With this first proof of concept and its expertise in RF communications, Leti forecasts data transmission rates in excess of 100Mb/s with traditional lighting based on LED lamps using this technology approach and without altering the high-performance lighting characteristics
Visible light communications (VLC), or Li-Fi, have gained significant momentum in recent years, primarily because of expectations that LEDs will become predominant in the lighting market. Indeed, as part of its Ecodesign process, the European Union established a schedule for LED lighting penetration (regulation No. 1194/2012).
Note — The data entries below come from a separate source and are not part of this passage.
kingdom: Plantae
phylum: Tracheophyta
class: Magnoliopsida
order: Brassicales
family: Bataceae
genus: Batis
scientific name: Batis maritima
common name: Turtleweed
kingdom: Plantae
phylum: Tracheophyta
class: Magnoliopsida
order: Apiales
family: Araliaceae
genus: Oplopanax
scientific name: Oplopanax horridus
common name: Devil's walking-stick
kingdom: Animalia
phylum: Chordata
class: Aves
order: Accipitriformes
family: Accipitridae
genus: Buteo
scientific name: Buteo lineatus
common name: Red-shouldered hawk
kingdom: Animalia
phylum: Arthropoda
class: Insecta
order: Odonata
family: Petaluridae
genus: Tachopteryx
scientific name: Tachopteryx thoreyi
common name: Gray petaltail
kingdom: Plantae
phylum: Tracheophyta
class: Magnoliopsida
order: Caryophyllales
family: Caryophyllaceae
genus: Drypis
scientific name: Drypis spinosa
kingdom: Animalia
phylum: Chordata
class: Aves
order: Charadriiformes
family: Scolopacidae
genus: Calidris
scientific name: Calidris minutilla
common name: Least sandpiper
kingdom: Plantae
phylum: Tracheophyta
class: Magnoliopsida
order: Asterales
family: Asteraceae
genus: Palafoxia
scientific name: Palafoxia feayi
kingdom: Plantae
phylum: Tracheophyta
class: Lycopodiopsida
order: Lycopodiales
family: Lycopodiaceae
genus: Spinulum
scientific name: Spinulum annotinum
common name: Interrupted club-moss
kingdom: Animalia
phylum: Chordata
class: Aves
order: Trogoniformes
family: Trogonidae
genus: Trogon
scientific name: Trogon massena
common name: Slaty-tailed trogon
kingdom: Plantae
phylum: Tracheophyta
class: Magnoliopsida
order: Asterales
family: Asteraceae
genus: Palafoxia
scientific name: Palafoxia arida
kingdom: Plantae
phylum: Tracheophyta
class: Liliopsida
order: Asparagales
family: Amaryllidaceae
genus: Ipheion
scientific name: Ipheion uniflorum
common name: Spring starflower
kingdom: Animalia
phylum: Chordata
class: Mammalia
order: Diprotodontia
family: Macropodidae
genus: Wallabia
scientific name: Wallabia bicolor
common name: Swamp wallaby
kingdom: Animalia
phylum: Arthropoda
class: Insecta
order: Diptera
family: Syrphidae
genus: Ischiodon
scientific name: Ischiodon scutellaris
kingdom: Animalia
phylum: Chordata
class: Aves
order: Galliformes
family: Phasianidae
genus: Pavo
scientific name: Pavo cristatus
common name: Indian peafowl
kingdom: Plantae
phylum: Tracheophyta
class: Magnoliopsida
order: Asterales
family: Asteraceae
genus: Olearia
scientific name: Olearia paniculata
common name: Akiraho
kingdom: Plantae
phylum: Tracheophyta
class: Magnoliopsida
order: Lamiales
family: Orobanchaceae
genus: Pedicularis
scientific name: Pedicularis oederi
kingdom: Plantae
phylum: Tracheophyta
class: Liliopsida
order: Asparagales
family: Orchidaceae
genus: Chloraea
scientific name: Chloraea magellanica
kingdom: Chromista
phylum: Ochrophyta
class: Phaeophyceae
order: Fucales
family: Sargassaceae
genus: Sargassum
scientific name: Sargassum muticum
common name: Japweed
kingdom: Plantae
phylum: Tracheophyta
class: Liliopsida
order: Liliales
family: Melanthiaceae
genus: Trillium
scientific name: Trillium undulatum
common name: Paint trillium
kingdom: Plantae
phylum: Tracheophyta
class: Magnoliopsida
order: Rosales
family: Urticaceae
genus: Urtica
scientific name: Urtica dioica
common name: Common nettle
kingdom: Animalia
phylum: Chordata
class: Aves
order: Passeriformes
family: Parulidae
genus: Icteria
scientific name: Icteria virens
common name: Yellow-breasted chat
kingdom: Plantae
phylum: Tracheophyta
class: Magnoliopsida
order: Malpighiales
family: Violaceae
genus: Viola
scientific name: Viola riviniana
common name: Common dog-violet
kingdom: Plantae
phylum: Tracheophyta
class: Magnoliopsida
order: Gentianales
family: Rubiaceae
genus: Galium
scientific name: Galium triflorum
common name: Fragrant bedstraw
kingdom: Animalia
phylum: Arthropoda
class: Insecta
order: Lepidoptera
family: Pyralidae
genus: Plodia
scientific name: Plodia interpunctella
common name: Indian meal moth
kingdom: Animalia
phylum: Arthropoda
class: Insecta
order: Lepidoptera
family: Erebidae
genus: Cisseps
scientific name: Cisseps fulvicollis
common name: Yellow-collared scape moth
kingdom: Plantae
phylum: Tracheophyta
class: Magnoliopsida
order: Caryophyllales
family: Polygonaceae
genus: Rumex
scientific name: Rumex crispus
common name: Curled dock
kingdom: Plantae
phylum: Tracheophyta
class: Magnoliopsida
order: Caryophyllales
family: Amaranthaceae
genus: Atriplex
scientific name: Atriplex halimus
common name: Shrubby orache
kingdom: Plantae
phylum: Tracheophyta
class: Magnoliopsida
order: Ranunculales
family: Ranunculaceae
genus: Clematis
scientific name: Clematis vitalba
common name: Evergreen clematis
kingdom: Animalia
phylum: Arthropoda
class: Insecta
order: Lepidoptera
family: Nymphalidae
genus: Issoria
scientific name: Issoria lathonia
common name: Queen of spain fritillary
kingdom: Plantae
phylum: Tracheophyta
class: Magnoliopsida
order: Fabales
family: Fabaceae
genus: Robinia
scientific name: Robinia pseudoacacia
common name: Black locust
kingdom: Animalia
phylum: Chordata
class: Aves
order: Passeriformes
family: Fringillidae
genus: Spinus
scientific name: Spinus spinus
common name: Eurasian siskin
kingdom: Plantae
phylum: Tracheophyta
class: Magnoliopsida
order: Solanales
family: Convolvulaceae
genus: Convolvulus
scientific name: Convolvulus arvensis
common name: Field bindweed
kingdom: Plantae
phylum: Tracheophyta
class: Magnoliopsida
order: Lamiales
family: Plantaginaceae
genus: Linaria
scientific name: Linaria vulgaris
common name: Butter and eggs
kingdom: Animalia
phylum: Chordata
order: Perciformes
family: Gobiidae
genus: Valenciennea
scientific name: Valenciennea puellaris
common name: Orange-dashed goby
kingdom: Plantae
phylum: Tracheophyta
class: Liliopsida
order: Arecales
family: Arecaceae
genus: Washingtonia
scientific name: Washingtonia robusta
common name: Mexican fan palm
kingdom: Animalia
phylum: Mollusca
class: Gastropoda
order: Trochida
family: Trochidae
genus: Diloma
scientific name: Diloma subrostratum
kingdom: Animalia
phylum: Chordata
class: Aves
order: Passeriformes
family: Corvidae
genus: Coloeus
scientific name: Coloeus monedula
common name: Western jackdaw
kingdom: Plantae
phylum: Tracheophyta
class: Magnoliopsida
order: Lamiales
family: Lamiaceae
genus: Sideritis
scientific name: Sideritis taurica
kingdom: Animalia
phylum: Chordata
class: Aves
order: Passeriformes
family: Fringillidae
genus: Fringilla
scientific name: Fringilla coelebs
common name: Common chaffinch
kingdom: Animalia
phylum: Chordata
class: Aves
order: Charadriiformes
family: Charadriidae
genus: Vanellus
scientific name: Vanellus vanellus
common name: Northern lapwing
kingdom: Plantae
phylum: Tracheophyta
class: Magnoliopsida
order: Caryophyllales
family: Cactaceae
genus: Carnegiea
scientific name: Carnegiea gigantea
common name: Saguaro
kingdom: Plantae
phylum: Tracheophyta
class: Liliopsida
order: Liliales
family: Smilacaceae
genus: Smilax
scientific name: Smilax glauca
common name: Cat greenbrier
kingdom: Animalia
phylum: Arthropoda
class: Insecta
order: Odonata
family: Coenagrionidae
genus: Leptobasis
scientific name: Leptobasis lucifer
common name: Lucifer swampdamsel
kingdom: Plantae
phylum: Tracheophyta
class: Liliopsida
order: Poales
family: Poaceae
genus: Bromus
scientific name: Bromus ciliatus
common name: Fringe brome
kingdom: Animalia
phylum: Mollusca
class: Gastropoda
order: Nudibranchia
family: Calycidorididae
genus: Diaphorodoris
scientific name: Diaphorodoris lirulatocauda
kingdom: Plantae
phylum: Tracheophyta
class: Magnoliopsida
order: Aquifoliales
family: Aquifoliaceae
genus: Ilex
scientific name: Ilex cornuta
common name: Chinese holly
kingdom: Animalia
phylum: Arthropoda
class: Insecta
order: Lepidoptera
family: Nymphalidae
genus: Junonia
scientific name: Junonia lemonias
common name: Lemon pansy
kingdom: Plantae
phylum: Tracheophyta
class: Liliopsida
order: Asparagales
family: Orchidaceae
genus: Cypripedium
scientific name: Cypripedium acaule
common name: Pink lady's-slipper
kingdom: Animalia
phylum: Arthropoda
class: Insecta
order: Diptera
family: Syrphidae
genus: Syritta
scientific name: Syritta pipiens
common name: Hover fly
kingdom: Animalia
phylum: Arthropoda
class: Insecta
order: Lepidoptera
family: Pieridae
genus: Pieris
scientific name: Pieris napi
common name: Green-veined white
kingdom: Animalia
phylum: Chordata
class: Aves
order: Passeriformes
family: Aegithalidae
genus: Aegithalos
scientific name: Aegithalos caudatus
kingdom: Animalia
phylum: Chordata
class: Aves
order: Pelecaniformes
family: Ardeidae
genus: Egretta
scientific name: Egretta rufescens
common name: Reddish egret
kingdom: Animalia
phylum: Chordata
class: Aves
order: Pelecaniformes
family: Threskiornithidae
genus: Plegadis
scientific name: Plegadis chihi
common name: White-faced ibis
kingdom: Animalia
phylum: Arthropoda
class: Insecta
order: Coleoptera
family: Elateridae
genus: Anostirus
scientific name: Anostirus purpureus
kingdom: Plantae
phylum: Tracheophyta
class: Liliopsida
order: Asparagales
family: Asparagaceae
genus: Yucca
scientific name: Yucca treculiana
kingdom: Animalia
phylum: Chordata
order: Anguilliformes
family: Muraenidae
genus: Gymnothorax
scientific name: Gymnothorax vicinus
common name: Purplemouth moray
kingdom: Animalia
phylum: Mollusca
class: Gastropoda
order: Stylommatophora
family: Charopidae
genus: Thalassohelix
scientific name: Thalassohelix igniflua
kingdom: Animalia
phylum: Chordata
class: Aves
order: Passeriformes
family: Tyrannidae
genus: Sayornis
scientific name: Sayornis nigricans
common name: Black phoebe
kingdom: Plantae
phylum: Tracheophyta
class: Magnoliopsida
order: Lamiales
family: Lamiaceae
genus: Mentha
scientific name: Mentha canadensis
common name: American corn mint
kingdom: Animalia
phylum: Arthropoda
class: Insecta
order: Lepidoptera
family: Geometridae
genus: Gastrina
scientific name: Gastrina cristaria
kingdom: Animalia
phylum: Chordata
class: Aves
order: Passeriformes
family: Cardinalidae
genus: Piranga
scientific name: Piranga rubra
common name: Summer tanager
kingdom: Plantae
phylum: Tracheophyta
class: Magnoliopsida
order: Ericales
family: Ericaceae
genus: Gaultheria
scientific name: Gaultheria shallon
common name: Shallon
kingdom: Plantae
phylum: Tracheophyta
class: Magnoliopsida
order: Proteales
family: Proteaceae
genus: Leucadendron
Halogen lamps will be phased out and replaced by LED lighting by Sept. 1, 2016, in 30 European countries.
Moreover, because LEDs can be modulated at very high frequencies and their oscillations are invisible to humans, they permit information transmission at very high data rates.
Other technical and market factors also are increasing interest in data transmission through lighting. These include crowding of the conventional radiofrequency (RF) spectrum, the mobile data-traffic explosion in cellular networks, and the need for wireless data transmission without electromagnetic field (EMF) interference.
The demonstration is part of a Leti project begun in 2013 to achieve a high data rate Li-Fi prototype by applying Leti’s expertise in digital communications, hardware prototyping and solid-state lighting.
The optical system consists of an A19 lamp based on LEDs at the transmitter and an avalanche photodiode at the receiver. The digital communication component is implemented on a proprietary and reconfigurable platform that carries out a flexible multi-carrier modulation.
Leti, which is demonstrating the Li-Fi capability to show a promising alternative to conventional RF wireless communications, is also focusing on component optimization to offer a bidirectional link.